Gunnar Myrdal foi pioneiro na preocupação em estabelecer uma política fiscal capaz de suavizar as flutuações econômicas. Sua proposta apoiava-se em estímulos fiscais durante o período de retração e, simetricamente, medidas restritivas durante a expansão, contendo pressões inflacionárias e garantindo uma transição suave da parte descendente do ciclo. No entanto, sua proposta permitia ao governo equilibrar o Orçamento durante todo o ciclo econômico, em vez de considerá-lo ano a ano.

Apesar de assemelhar-se à proposta posterior de John Maynard Keynes para um Orçamento de capital, Myrdal, em 1930, via o investimento público como uma linha de defesa contra flutuações cíclicas, a ser ativada tão somente quando as circunstâncias assim determinarem. Recomendava, portanto, intervenções pontuais de curto prazo.

A ideia de Keynes, por contraposição, é formulada como um projeto de longo prazo. Propunha a “socialização do investimento” em companhia de um sistema tributário progressivo, a eutanásia do rentista e o controle do movimento internacional de capitais para prevenir a instabilidade. Entre outras coisas, Keynes pretendia neutralizar os desvarios da finança nacional e internacional. Sua proposta jamais foi implementada, nem sequer ensaiada.

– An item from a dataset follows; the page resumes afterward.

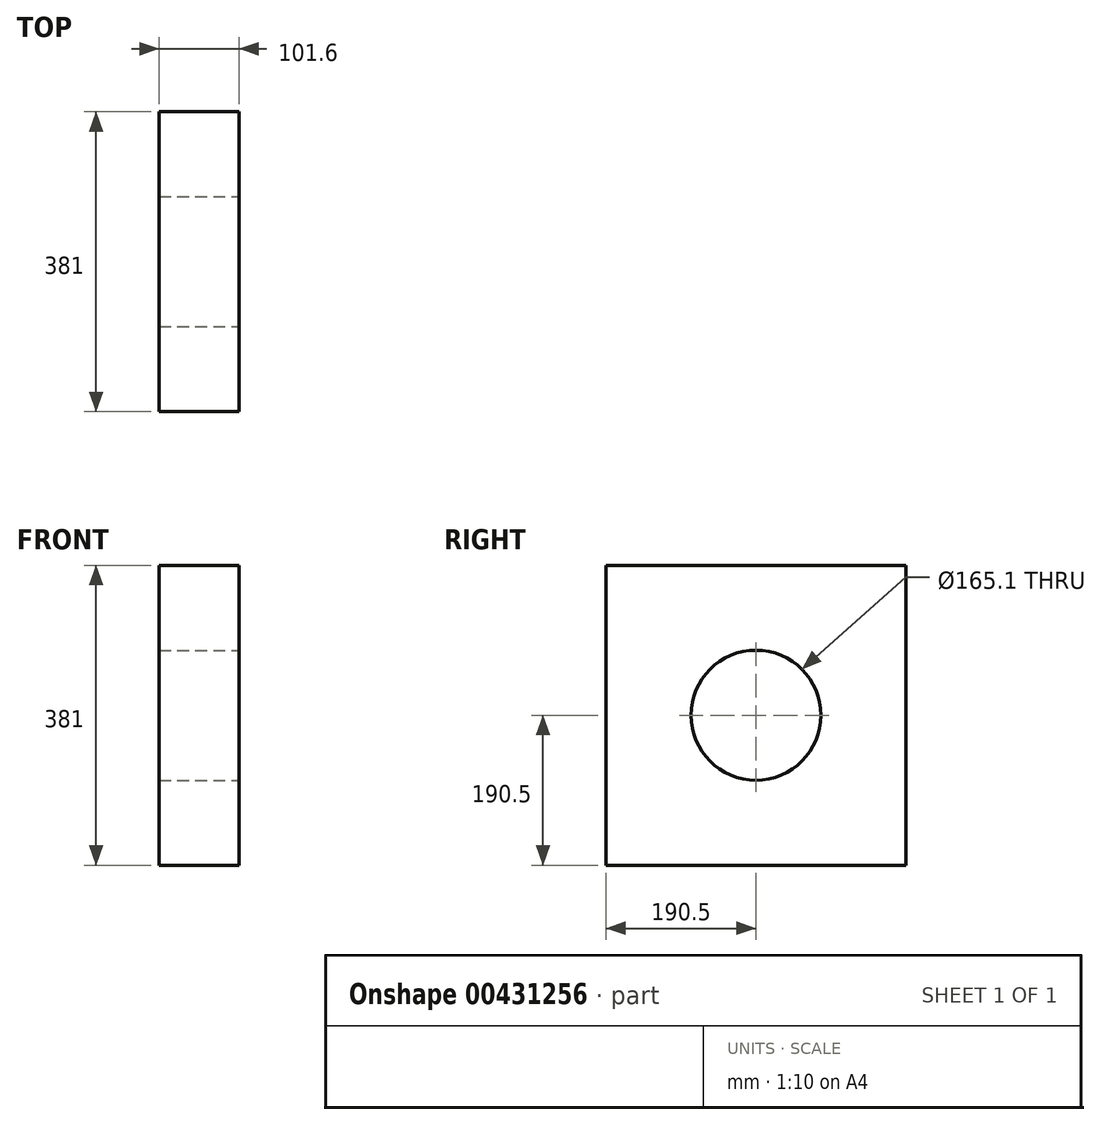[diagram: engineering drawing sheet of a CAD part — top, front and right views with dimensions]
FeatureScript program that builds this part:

As propostas de Myrdal e Keynes sustentam em comum a regência de custeio e investimento por métricas distintas. A imposição de um limite linear e genérico às despesas primárias, como consta na PEC 241, pode deteriorar ainda mais a qualidade do gasto público.

Historicamente as despesas com atividades-meio e custeio apresentam tendência mais autônoma de crescimento. Por exclusão, os investimentos assumem o papel de despesas discricionárias. Os investimentos, já baixos e insuficientes, podem ser comprimidos ainda mais com a imposição de um limite genérico. Um regime fiscal que se pretende anticíclico necessariamente deve enfrentar a composição das despesas primárias.

A abordagem do Orçamento camuflada em uma áurea exclusivamente técnica e científica delegável às burocracias não eleitas transformou-se em ferramenta para limitar a disponibilidade de políticas que pareçam viáveis para a comunidade.

O Orçamento é um pilar do Estado Social, expressão da confiança ética construída a ferro e fogo pelos subalternos, que impôs o reconhecimento dos direitos do cidadão, a partir do princípio que estabelece que o nascimento de um cidadão implica, por parte da sociedade, o reconhecimento de uma dívida. Dívida com sua subsistência, com sua dignidade, com sua educação, com suas condições de trabalho e com sua velhice.

A imposição de limites cada vez mais restritos às despesas com serviços essenciais, enquanto juros podem exorbitar livremente, sinaliza simultaneamente credibilidade ao rentismo e temor à população de moratória ao contrato social.